● WHAT NEEDS TO BE DONE: Please reproduce the farming column from the words "If any reader" through the words "the latter right.", replacing "postcard" with "letter".

● EXTRACT TO READ:
Other groups haven’t bothered with anything at this stage while some have gone down the cheap and cheerful route. It’s going to be really interesting to see how what we put on effects our final yield – though, no matter how hard I try, I can’t quite convince the opposition that glyphosate is an extremely effective fungicide and that they should be applying it liberally.
If any reader has a crystal ball, tarot cards or other conjuring devices, then I’d also love to know what the market is going to do before November, please. You can send your answers to me on the back of a postcard, along with next week’s lottery numbers if you’d be so kind. You’re probably more likely to get the latter right.
From one bone-dry field to another: the rugby pitch. The last match of the season took place a couple of weekends ago – the culmination of a very successful few months. Quickly becoming a Sutton Bonington tradition, the annual President’s game puts the current 15 against a team made up of past students and even the occasional lecturer. Thankfully we won, though the point is really to make as much money for charity as possible. Thanks go to the organisers for raising a whopping £1,500.

● SUPPLIED INFORMATION:
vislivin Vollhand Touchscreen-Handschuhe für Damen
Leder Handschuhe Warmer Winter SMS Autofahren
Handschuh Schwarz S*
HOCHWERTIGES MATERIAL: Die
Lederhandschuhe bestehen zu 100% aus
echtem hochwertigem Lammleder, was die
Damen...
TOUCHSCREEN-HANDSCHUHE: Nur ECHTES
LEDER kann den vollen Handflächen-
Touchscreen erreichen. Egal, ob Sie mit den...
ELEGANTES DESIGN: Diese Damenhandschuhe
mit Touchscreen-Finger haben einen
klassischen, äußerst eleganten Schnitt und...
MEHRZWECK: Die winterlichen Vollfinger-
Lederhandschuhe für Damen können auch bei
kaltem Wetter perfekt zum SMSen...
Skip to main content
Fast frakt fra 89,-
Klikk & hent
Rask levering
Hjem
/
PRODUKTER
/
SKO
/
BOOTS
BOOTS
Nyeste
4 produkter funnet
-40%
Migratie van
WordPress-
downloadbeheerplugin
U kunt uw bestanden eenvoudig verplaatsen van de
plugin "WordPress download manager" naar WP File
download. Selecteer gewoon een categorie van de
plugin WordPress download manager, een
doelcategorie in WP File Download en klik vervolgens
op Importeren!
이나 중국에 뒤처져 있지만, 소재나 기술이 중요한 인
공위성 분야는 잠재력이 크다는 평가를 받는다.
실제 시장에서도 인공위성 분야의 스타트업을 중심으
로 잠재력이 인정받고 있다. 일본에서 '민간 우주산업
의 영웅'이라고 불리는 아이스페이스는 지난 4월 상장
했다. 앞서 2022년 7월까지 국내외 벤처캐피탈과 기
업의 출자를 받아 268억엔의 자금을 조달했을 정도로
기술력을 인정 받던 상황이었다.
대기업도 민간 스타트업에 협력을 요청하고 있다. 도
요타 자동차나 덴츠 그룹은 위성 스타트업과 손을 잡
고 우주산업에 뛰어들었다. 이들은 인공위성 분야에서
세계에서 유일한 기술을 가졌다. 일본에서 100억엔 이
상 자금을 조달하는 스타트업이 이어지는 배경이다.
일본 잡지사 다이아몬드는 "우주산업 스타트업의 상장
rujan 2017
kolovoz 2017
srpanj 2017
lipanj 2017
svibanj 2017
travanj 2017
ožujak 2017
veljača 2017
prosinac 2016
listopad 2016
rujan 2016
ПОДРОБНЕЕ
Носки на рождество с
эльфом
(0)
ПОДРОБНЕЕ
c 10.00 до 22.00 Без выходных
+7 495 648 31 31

● WRITTEN SOLUTION:
If any reader has a crystal ball, tarot cards or other conjuring devices, then I’d also love to know what the market is going to do before November, please. You can send your answers to me on the back of a letter, along with next week’s lottery numbers if you’d be so kind. You’re probably more likely to get the latter right.